## BEGIN PASSAGE
JPMorgan Chase employees—volunteering through Force for Good—build data and technology tools that can put nonprofits on the path for success.

Like any business, nonprofits have a ton of data that they can use to measure their organization's impact. But data alone isn't enough: nonprofit organizations need data science and other technologies to make it truly usable.

That's where Tech for Social Good comes in. Through its Force for Good program, JPMorgan Chase employees are helping nonprofits build sustainable tech solutions that they can use to measure their impact, be more efficient, and see the scale at which their work is helping others. Recently, teams of software engineers worked with two organizations to help integrate data and analytics into their everyday tracking systems. Howard University, a private and historically black university in Washington D.C., wanted to create a dashboard to help track their progress toward their strategic goals. Another organization, Local Initiatives Support corporation (LISC), wanted to use data visualization to show the impact of their volunteer activities on the local community in Chicago.

Howard University

Howard University is one of the 118 participating organizations in this past year's Force for Good program. In February 2019, a team of eight JPMorgan Chase technologists met with Howard's President to discuss the university's data management. Howard needed help with the creation of a tool that would centrally track metrics for its Howard Forward 2024 goals and strategic plan—a program aimed at enhancing academic excellence, inspiring new knowledge, serving the community, improving efficiency and effectiveness, and achieving financial sustainability.
## END PASSAGE
## BEGIN DATA SHOWN
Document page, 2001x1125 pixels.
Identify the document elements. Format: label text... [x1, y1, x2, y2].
## END DATA SHOWN
## BEGIN DATA SHOWN
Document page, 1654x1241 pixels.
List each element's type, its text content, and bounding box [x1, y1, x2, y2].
## END DATA SHOWN
▶ REQUIREMENTS:
[1] Print the portion of the Force for Good passage starting with "Like any business, nonprofits" and going on through "it truly usable.".
[2] For each statement below, answer yes or no according to the Force for Good passage and quote the words that settle it: (a) A team of eight JPMorgan Chase technologists met with Howard's President in February 2019. (b) LISC wanted to show the impact of its volunteer activities on the local community in New York. (c) Howard University was one of 118 participating organizations in the past year's Force for Good program.
The rows have no connection to the Force for Good passage.

▶ RESULTS IN ORDER:
[1]
Like any business, nonprofits have a ton of data that they can use to measure their organization's impact. But data alone isn't enough: nonprofit organizations need data science and other technologies to make it truly usable.

[2]
(a) Yes: "In February 2019, a team of eight JPMorgan Chase technologists met with Howard's President"
(b) No: "to show the impact of their volunteer activities on the local community in Chicago"
(c) Yes: "Howard University is one of the 118 participating organizations in this past year's Force for Good program"